Khamenei’s possible death is less a “decapitation” than an institutional stress test. Iran’s constitution contains a succession mechanism via the Assembly of Experts, but the practical question is who can enforce a decision in real time: the Islamic Revolutionary Guard Corps (IRGC), the Basij militia, and the security services that control streets, prisons, and key infrastructure. The Guardian’s profile of Khamenei describes a leader who spent decades balancing factions and building deterrence through proxy forces; removing that coordinator does not remove the networks, the payrolls, or the weapons.
The IRGC is not merely a military formation. It is also a large economic actor with interests spanning construction, energy, logistics, and sanctions-era trade, giving it leverage that does not depend on theological legitimacy. In a succession scramble, that matters more than formal titles: whoever can keep salaries paid, communications working, and commanders loyal can present stability as a public good and rivals as a security risk. The Assembly of Experts may anoint a successor, but the security apparatus can decide which names are “safe” enough to survive the first week.

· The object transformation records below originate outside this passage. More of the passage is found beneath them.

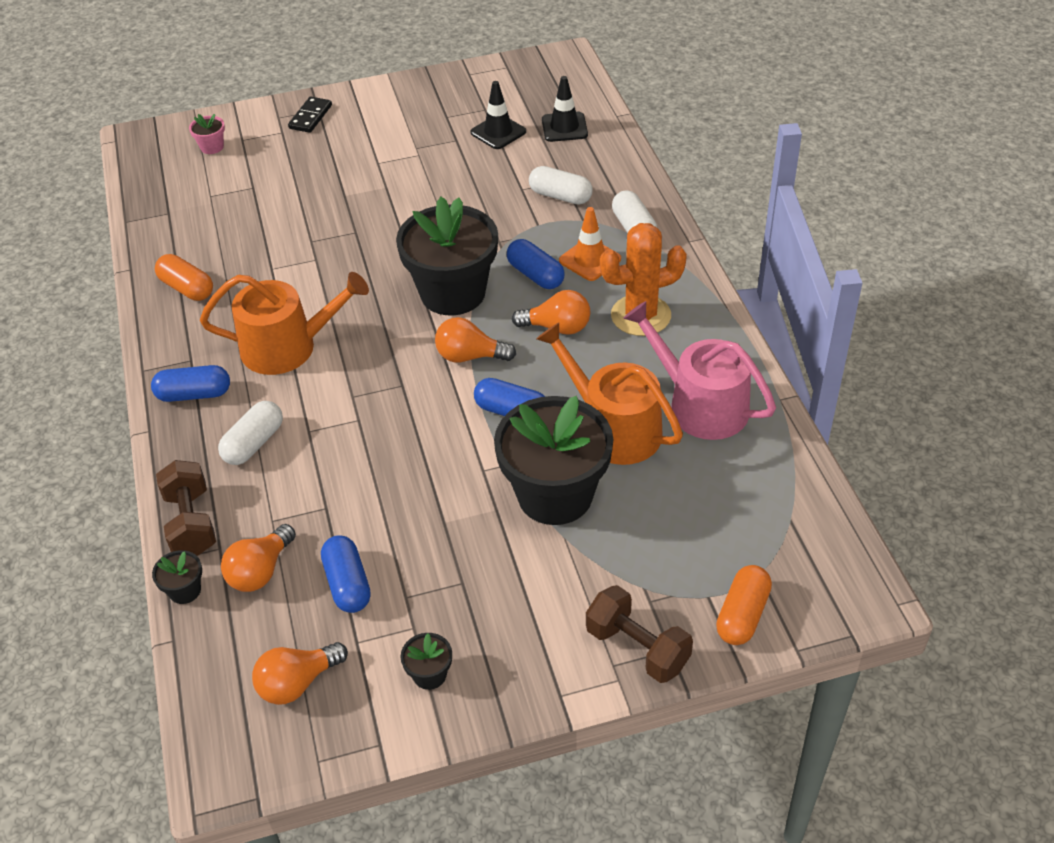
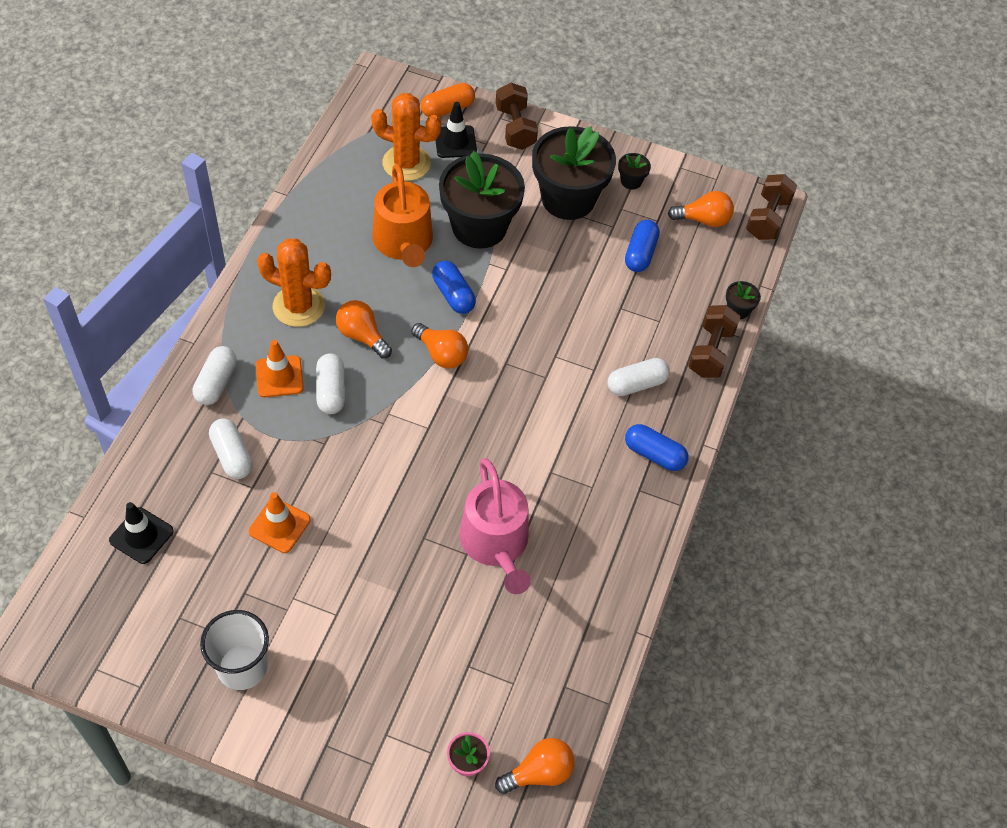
camera: 150 degrees left, 10 degrees up
orange capsule [155,254,213,301] -> none
orange watering can [200,272,369,375] -> none
orange light bulb [221,524,296,592] -> orange light bulb moved to [495,738,575,794]
black domino [288,97,332,133] -> none
black flower pot [396,197,498,315] -> black flower pot moved to [532,126,616,220]
black traffic cone [470,81,526,149] -> black traffic cone moved to [435,102,477,158]
blue capsule [507,239,565,289] -> white capsule [316,353,345,414]
pink watering can [623,301,776,440] -> pink watering can moved to [459,458,531,594]
none -> white cup [200,610,269,690]
none -> orange traffic cone [249,492,311,553]
none -> orange cactus [371,93,441,181]
none -> brown dumbbell [746,174,797,240]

External actors often treat leadership removal as a shortcut to regime change because it produces a clean headline and a sense of momentum. Yet the same strike that removes a leader also raises the value of internal cohesion: defections become riskier, and “order” becomes a scarce commodity controlled by those with guns. Iran’s leadership has anticipated this scenario. According to The Guardian, Khamenei had previously named potential successors in case he was killed and layers of replacement planning for key posts have been reported in recent weeks.
If Khamenei is dead, the immediate contest is unlikely to be a public ideological debate. It will be a sequence of closed meetings, loyalty tests, and control over broadcast statements, travel permissions, and force deployments—signals that determine whether a transition is accepted as routine or treated as a coup.
By Saturday evening, Iran had still not publicly produced proof of life or a death announcement. The most concrete evidence available to the public remained satellite images of a damaged compound and statements from Israel describing a successful strike.